Saturday 29 June 2013

Quick hands-on with Hadoop for Java Professionals

Apache Hadoop is a suite of components that are aimed at handling large scale data.The traditional n-tier architecture with RDBMS based data store doesnt scale as the data volume exceeds and in the range of peta bytes and this is the space where Hadoop comes into play.
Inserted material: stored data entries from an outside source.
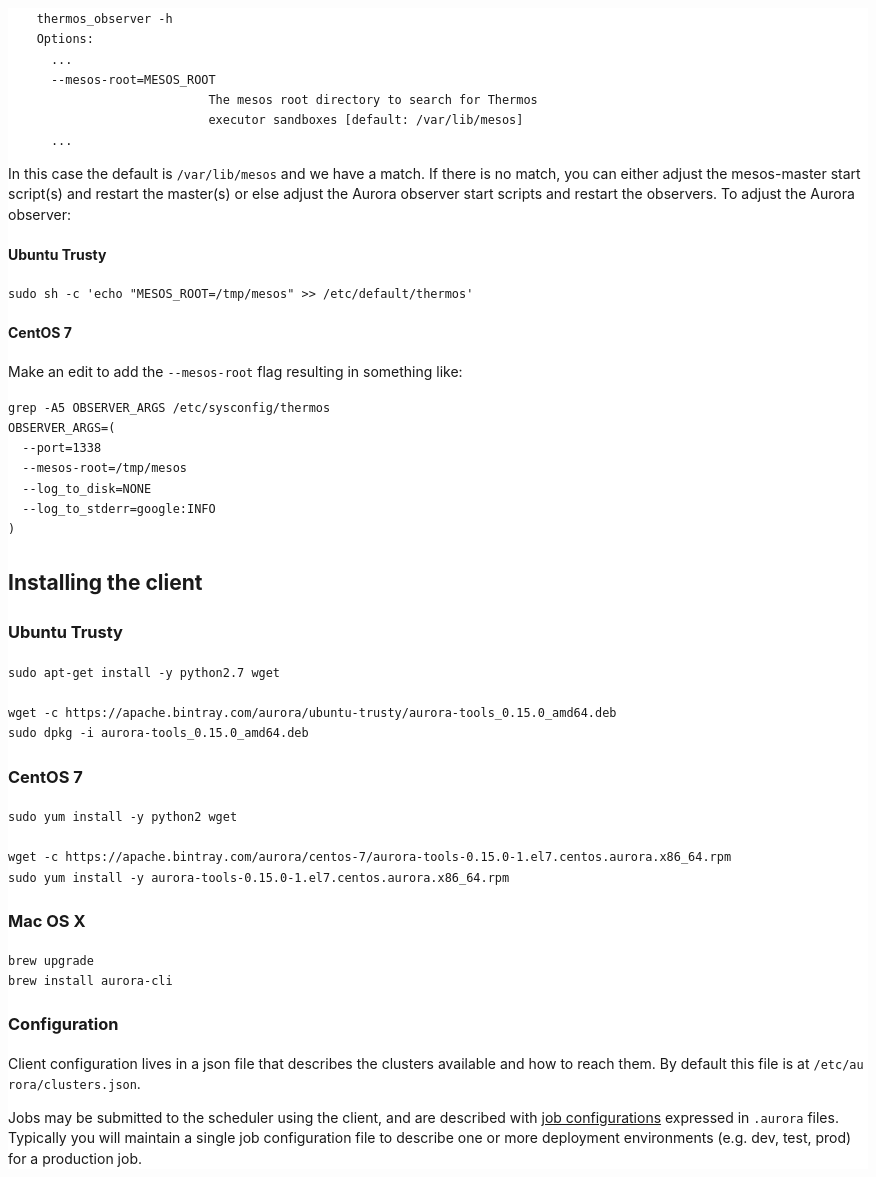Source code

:         thermos_observer -h
        Options:
          ...
          --mesos-root=MESOS_ROOT
                                The mesos root directory to search for Thermos
                                executor sandboxes [default: /var/lib/mesos]
          ...

In this case the default is `/var/lib/mesos` and we have a match. If there is no match, you can
either adjust the mesos-master start script(s) and restart the master(s) or else adjust the
Aurora observer start scripts and restart the observers.  To adjust the Aurora observer:

#### Ubuntu Trusty

    sudo sh -c 'echo "MESOS_ROOT=/tmp/mesos" >> /etc/default/thermos'

#### CentOS 7

Make an edit to add the `--mesos-root` flag resulting in something like:

    grep -A5 OBSERVER_ARGS /etc/sysconfig/thermos
    OBSERVER_ARGS=(
      --port=1338
      --mesos-root=/tmp/mesos
      --log_to_disk=NONE
      --log_to_stderr=google:INFO
    )

## Installing the client
### Ubuntu Trusty

    sudo apt-get install -y python2.7 wget

    wget -c https://apache.bintray.com/aurora/ubuntu-trusty/aurora-tools_0.15.0_amd64.deb
    sudo dpkg -i aurora-tools_0.15.0_amd64.deb

### CentOS 7

    sudo yum install -y python2 wget

    wget -c https://apache.bintray.com/aurora/centos-7/aurora-tools-0.15.0-1.el7.centos.aurora.x86_64.rpm
    sudo yum install -y aurora-tools-0.15.0-1.el7.centos.aurora.x86_64.rpm

### Mac OS X

    brew upgrade
    brew install aurora-cli

### Configuration
Client configuration lives in a json file that describes the clusters available and how to reach
them.  By default this file is at `/etc/aurora/clusters.json`.

Jobs may be submitted to the scheduler using the client, and are described with
[job configurations](../reference/configuration.md) expressed in `.aurora` files.  Typically you will
maintain a single job configuration file to describe one or more deployment environments (e.g.
dev, test, prod) for a production job.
Hadoop is not a replacement for traditional architecture, but complements it in the high volume data space.

This series of post is aimed at giving a head start for Java professionals through some practical hands on exercises.

1. Download cygwin. http://cygwin.com/setup.exe
Make sure that you install the optional packages - SSH, Open SSH, python > 2.6

2. JDK - Install a java distribution which is > 1.6.

3. Hadoop core
hadoop.apache.org

4. Follow the instructions here to complete the rest of the setup
http://hadoop.apache.org/docs/stable/single_node_setup.html

5. You could try some examples that are inbuilt in the hadoop package. The equivalent of Hello world in Hadoop is the word count problem where the search for a key word is performed in given data set.

In next post, we will see more practical use case with Hadoop.

Common Issues faced while setting up Hadoop
Install all packages in folder without spaces. For e.g. if you have your JDK in c:/program files/java then you may face issues with the path.